No Dia Nacional do Combate ao Trabalho Escravo, é preciso denunciar o racismo e a impunidade

Há 133 anos o estado brasileiro proibiu que uma pessoa pudesse ser dona de outra, mas isso não significou o fim da escravidão. No Dia Nacional de Combate ao Trabalho Escravo, que marca esta sexta-feira (28 de janeiro), é preciso refletir sobre as heranças do racismo, exploração e impunidade que, infelizmente, ainda existem no Brasil.

Em 1995, o país reconheceu perante as Nações Unidas a persistência do trabalho escravo em seu território.

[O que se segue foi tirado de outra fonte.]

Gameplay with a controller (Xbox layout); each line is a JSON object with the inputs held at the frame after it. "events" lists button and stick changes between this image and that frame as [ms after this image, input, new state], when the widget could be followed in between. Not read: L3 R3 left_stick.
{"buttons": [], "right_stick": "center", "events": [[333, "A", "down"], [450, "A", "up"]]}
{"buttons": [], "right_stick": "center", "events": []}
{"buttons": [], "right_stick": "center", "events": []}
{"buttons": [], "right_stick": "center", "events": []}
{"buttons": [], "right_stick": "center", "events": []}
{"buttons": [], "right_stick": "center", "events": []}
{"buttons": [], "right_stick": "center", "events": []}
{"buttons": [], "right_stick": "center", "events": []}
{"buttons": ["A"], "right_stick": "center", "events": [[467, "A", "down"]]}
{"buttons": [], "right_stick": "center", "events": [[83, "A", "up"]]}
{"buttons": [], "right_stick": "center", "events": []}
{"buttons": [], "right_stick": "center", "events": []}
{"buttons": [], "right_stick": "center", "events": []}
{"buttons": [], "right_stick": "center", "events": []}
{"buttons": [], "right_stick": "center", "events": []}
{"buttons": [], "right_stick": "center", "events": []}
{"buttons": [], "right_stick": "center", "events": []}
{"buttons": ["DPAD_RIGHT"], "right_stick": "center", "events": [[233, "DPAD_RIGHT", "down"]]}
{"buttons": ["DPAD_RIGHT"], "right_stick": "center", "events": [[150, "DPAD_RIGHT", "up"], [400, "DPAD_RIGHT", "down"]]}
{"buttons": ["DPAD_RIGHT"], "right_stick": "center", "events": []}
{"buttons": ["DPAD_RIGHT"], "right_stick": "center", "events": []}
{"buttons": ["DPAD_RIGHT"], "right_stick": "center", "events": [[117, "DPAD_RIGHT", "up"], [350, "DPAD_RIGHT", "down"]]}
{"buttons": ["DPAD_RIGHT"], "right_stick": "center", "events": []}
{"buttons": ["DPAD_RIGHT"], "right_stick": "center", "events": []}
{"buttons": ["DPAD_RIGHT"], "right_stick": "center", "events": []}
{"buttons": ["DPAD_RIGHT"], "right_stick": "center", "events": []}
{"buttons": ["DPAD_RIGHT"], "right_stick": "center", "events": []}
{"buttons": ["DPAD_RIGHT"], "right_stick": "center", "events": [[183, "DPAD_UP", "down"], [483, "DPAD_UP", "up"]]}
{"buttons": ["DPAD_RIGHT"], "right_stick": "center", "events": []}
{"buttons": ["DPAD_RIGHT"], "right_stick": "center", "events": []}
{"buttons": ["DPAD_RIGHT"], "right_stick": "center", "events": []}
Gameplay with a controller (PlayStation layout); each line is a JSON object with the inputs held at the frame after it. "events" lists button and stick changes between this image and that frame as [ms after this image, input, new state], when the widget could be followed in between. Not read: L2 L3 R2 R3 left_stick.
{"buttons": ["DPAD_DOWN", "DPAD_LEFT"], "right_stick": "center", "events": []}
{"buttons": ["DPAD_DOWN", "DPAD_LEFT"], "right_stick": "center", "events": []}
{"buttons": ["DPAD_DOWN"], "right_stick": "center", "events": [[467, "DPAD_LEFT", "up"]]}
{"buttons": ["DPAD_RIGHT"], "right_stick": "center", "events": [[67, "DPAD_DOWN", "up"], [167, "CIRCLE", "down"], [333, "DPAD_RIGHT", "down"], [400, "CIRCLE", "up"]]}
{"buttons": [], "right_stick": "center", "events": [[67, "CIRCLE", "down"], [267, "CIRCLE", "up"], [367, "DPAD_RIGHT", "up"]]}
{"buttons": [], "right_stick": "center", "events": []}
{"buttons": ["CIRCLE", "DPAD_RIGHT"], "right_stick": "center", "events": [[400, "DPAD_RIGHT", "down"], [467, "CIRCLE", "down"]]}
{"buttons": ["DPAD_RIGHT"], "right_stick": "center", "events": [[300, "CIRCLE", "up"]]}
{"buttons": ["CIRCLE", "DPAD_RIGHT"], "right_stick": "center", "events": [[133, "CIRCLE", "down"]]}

De lá pra cá, os resgatados em condição análoga à escravidão já somam 57 mil pessoas. O número de trabalhadores e trabalhadoras libertos no ano passado foi de 1.937. O maior índice em quase 10 anos.

É preciso ter atenção aos dados. 80% destes escravos modernos se auto declararam negros. Quase a metade (47%) nasceu na região Nordeste. 90% são homens e 21% haviam estudado até o quinto ano do Ensino Fundamental. Trabalhadores rurais são a grande maioria: 89% dos resgatados.

Se o perfil dos escravizados possui semelhança com os cativos “pré-abolição”, aqueles que escravizam também parecem ter saído do Brasil arcaico. Segundo levantamento publicado pelo MPF (Ministério Público Federal), a maioria dos atuais “donos de escravos” é empresário rural, 47 anos, do Sudeste e possui ensino superior completo.

Outro triste padrão que se repete é o da impunidade. Apenas 6,3% dos acusados desse crime foram levados a julgamento. Os condenados são míseros 4,2%. A maioria dos réus é absolvida em primeira instância (38%). Os números brasileiros são vergonhosos quando comparados aos da Europa (63%) e Ásia (70%) no quesito das condenações.

A chacina de Unaí

O 28 de janeiro foi escolhido para simbolizar o combate ao trabalho escravo devido a uma chacina que ocorreu, na mesma data, em Unaí, no Distrito Federal, há 18 anos.

Na manhã daquele dia, três auditores (Eratóstenes de Almeida Gonsalves, João Batista Soares Lage e Nelson José da Silva) foram mortos a tiros enquanto faziam uma inspeção de rotina, junto com o motorista Ailton Pereira de Oliveira, do Ministério do Trabalho.

Apesar dos executores terem sido condenados e presos, os mandantes do crime foram a julgamento mas continuam em liberdade até hoje. O empresário e ex-prefeito Antério Mânica e seu irmão Norberto Mânica  foram condenados a 100 anos de prisão, mas três anos depois a justiça anulou o julgamento.

Norberto assumiu a culpa e teve a pena reduzida para 65 anos. Mesmo confessando, ele recorre em liberdade, assim como os apontados como intermediários do crime (os empresários Hugo Alves Pimenta e José Alberto de Castro).

Onde estão as mulheres?

Embora a população de mulheres (52%) seja superior a de homens (48%) no Brasil, o número de trabalhadoras resgatadas é inferior a 10%. A baixa estatística levanta a dúvida: as mulheres são realmente minoria em condições de trabalho escravo ou apenas não estão sendo libertas?

Em plena pandemia de covid-19, em 2020 e 2021, casos de trabalhadoras domésticas em condição de escravidão ganharam as manchetes dos jornais. Em Minas Gerais, Madalena Gordiano foi liberta após 38 anos de trabalho.

Já Neide Pereira tinha 61 anos quando foi resgatada em apartamento localizado em um bairro nobre de São Paulo. Nos dois casos, as mulheres viveram a maior parte de suas vidas sem ter a chance de conhecer pessoas, de estudar ou de receber remuneração.

Segundo o IBGE, em 2019, havia 6,2 milhões de trabalhadores domésticos, sendo 92% mulheres e 66% negras. No mesmo período de 2021, durante a pandemia, o contingente caiu para 4,9 milhões. Apenas 26,7% possuem carteira assinada.

Com a crise de econômica e o empobrecimento da população, é provável que muito mais Neides e Madalenas estejam em condições análogas a escravidão neste momento.

Ranking

Com 778 trabalhadores resgatados, somente em 2021, Minas Gerais lidera o ranking da escravidão moderna no país. Na sequência, estão: Goiás (304), São Paulo (147), Pará (110) e Mato Grosso do Sul (81).